Kunjungan tersebut merupakan bagian dari pembahasan LKPJ Gubernur Tahun Anggaran 2025 dan bertujuan untuk memastikan kesesuaian laporan dengan kondisi di lapangan. Ketua Pansus, Sun Biki, menyatakan bahwa peninjauan langsung dilakukan untuk menilai kontribusi riil Samsat terhadap PAD dan mengidentifikasi potensi yang dapat dioptimalkan.

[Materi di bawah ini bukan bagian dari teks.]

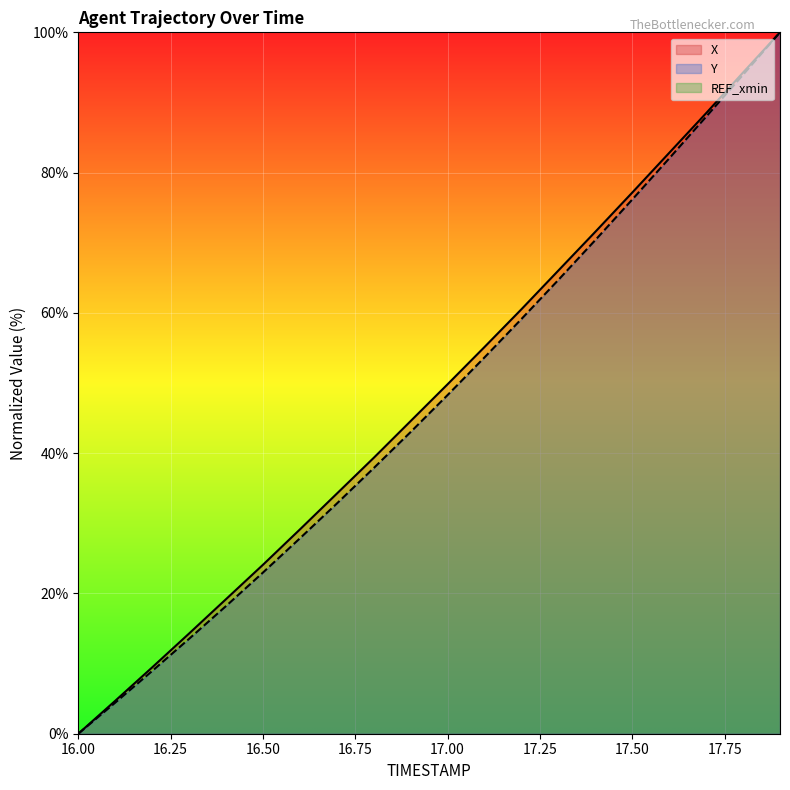

What is the label of the 7th point from the left?

16.6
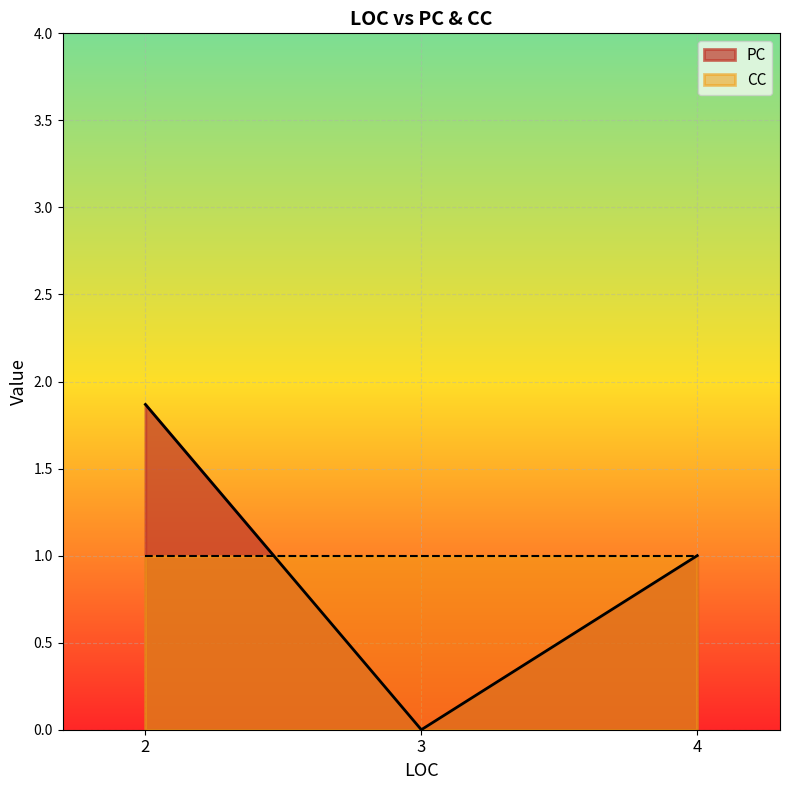

How many positive values does the PC series have?

2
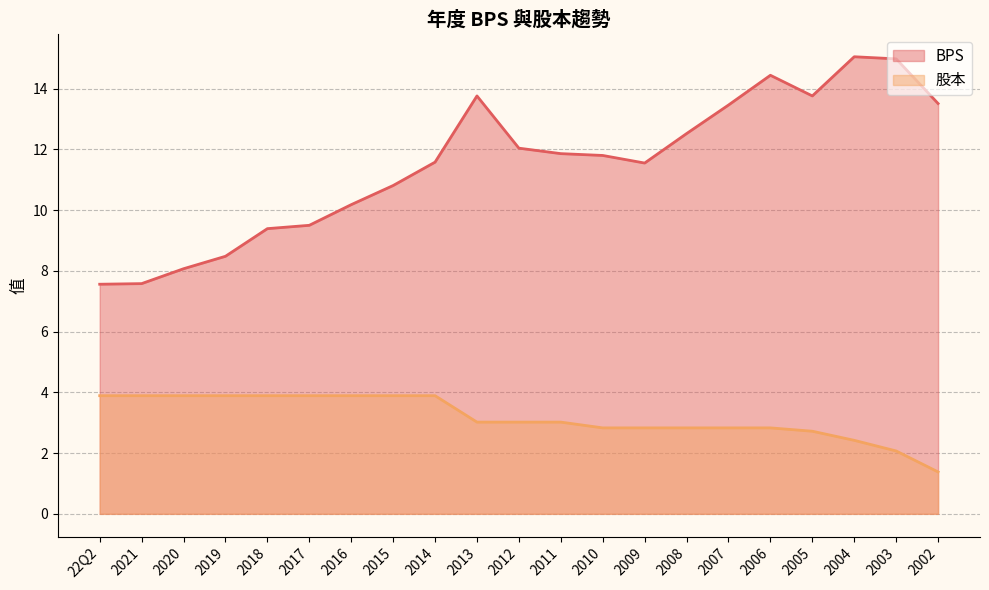

Between 2021 and 2004, which is larger?

2004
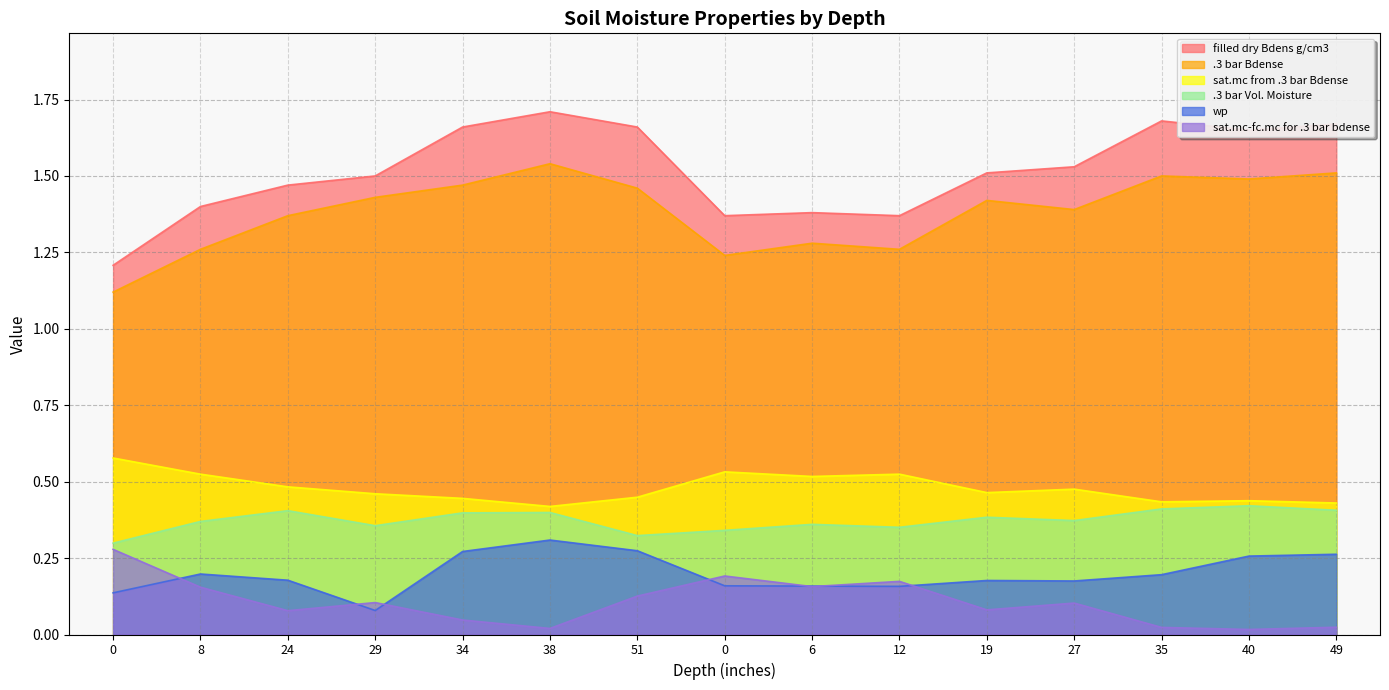

Rank the series at 12 from lowest to highest value.

wp, sat.mc-fc.mc for .3 bar bdense, .3 bar Vol. Moisture, sat.mc from .3 bar Bdense, .3 bar Bdense, filled dry Bdens g/cm3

“Kami ingin memastikan sejauh mana kontribusi UPTD Samsat terhadap pendapatan daerah, sekaligus melihat peluang peningkatan yang masih bisa dimaksimalkan,” ujar Sun Biki pada Sabtu (4/4/2026).
Dalam pertemuan tersebut, Badan Pendapatan Daerah (Bapenda) Provinsi Gorontalo mengungkapkan bahwa tingkat kepatuhan masyarakat dalam membayar pajak kendaraan bermotor masih di bawah 40 persen, yang berarti sekitar 60 persen potensi pajak belum tergarap maksimal. Selain itu, pajak air permukaan juga menjadi perhatian karena banyak perusahaan belum optimal dalam memenuhi kewajiban pajaknya.
Untuk mengatasi hal ini, Bapenda berencana memasang alat ukur (flowmeter) yang terintegrasi dengan sistem guna memantau penggunaan air secara real time. “Dengan data riil, kita bisa menghitung potensi pajak lebih akurat. Selama ini realisasinya belum sampai Rp1 miliar, padahal potensinya jauh lebih besar,” jelas Kepala Bapenda.
Pajak bahan bakar juga menjadi perhatian, terutama untuk memastikan distribusi bahan bakar yang digunakan perusahaan berasal dari dalam daerah agar pajaknya masuk ke kas daerah Gorontalo. Sektor mineral bukan logam dan batuan (galian C), meskipun menjadi kewenangan kabupaten/kota, tetap memberikan kontribusi bagi provinsi melalui skema bagi hasil.
Kunjungan kerja tersebut turut dihadiri Kepala UPTD Samsat Bone Bolango bersama jajaran Bappeda dan Bapenda, yang memaparkan capaian kinerja, tantangan, serta potensi peningkatan PAD. Pansus berharap hasil kunjungan ini dapat memperkuat proses evaluasi LKPJ secara objektif dan menghasilkan rekomendasi yang tepat sasaran guna meningkatkan kinerja pemerintah daerah ke depan.
Di tengah kebijakan efisiensi anggaran, pemerintah daerah diharapkan mampu lebih kreatif dan inovatif dalam menggali sumber-sumber pendapatan. “Ke depan, kita harus memiliki strategi yang jelas agar pendapatan daerah meningkat dan mampu mendukung pembangunan,” tutup Kepala Bapenda.